Haftu Hagos, a father of five who fled his home in western Tigray, said his family had received aid just twice since the peace deal. It has been five months since they received anything, he said, and they are sheltering in a vocational school in the town of Tembien. “We are dying and in desperate need of help,” he said. “My wife had a miscarriage due to malnutrition.”
Ethiopia is the largest recipient of U.S. food aid in the world. The revelations about the scale and ubiquity of the looting mean awkward questions will be asked about why the lists of beneficiaries, made by local governments, were not checked more carefully. Questions are also likely to arise about when U.N. partners detected the theft and what kind of third-party monitoring was in place to prevent such plunder.
USAID announced just over a month ago that it was suspending all aid to the northern region of Tigray, where a civil war killed hundreds of thousands of people. The May 3 statement from USAID chief Samantha Power said, “Food aid, intended for the people of Tigray suffering under famine-like conditions, was being diverted and sold on the local market.” But it did not apportion blame.
A day after USAID’s Tigray announcement, the World Food Program, whose former executive director David Beasley bonded with Ethiopian Prime Minister Abiy Ahmed over their shared evangelism, said it had also suspended aid in Tigray last month over diversion concerns. WFP plans to carry out real-time needs assessments, strengthen its checks on beneficiary lists, reinforce centralized oversight and improve the tracking of commodities, spokeswoman Annabel Symington said.
The country director for WFP in Ethiopia, who had been in the post only a year, is on leave, she said. A colleague said he has stepped down. Symington did not respond to questions about whether the director would return to the role, and it was unclear if it was related to the investigation. She also did not respond to requests for comment about countrywide diversion.
One diplomat, who had knowledge of an investigation into the diversion, said that USAID found evidence that food aid was being used to feed both the military and former rebel fighters in Tigray. More than 90 percent of Tigrayans need food aid. The interim president of Tigray, Getachew Reda, did not respond to requests for comment.
Flour made from donated wheat was being exported to Kenya and Somalia even as Ethiopians starved, the diplomat said, adding that WFP was “negligent or complicit.”
In the Somali region, which has been grappling with the worst drought in generations, mill managers told the investigation team that they routinely bought bags of wheat in bulk that were branded with USAID and WFP logos, the diplomat said. The bags were unopened, indicating it was not middlemen buying from families who had sold part of their rations, said the diplomat. The border town of Dolo Ado in Ethiopia has two functioning flour mills even though the nearest wheat production is more than 300 miles away, he noted.

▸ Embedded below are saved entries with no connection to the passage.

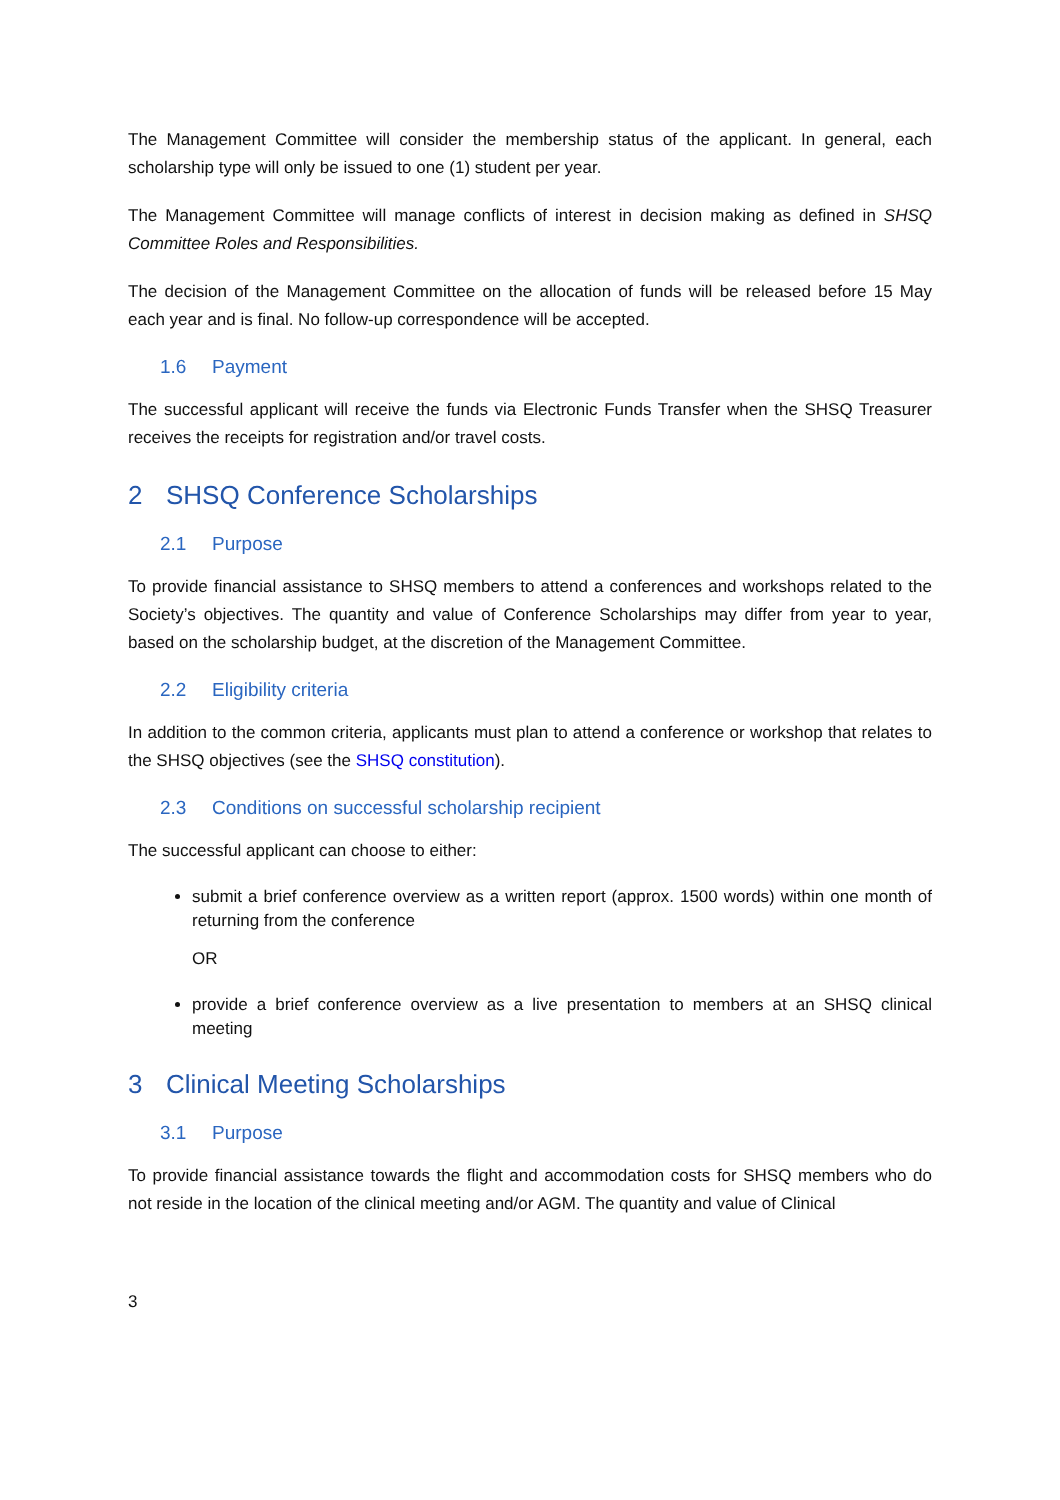The Management Committee will consider the membership status of the applicant. In general, each scholarship type will only be issued to one (1) student per year.
The Management Committee will manage conflicts of interest in decision making as defined in SHSQ Committee Roles and Responsibilities.
The decision of the Management Committee on the allocation of funds will be released before 15 May each year and is final. No follow-up correspondence will be accepted.
1.6 Payment
The successful applicant will receive the funds via Electronic Funds Transfer when the SHSQ Treasurer receives the receipts for registration and/or travel costs.
2 SHSQ Conference Scholarships
2.1 Purpose
To provide financial assistance to SHSQ members to attend a conferences and workshops related to the Society’s objectives. The quantity and value of Conference Scholarships may differ from year to year, based on the scholarship budget, at the discretion of the Management Committee.
2.2 Eligibility criteria
In addition to the common criteria, applicants must plan to attend a conference or workshop that relates to the SHSQ objectives (see the SHSQ constitution).
2.3 Conditions on successful scholarship recipient
The successful applicant can choose to either:
submit a brief conference overview as a written report (approx. 1500 words) within one month of returning from the conference
OR
provide a brief conference overview as a live presentation to members at an SHSQ clinical meeting
3 Clinical Meeting Scholarships
3.1 Purpose
To provide financial assistance towards the flight and accommodation costs for SHSQ members who do not reside in the location of the clinical meeting and/or AGM. The quantity and value of Clinical
3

A witness who visited one of the mills in Dolo Ado this week sent The Post photos of 50-kilo bags labeled USAID and WFP stacked outside it.
The USAID investigation team witnessed the direct involvement of the Ethiopian National Defense Force in the diversion in the city of Harar, the diplomat said.
Ethiopia has a long had a rocky relationship with the United Nations. The top U.N. aid official accused the government of using starvation as a weapon and blockading food convoys from reaching Tigray during the height of the civil war there, a charge the government denied.
Rachel Chason in Dakar, Senegal, contributed to this report.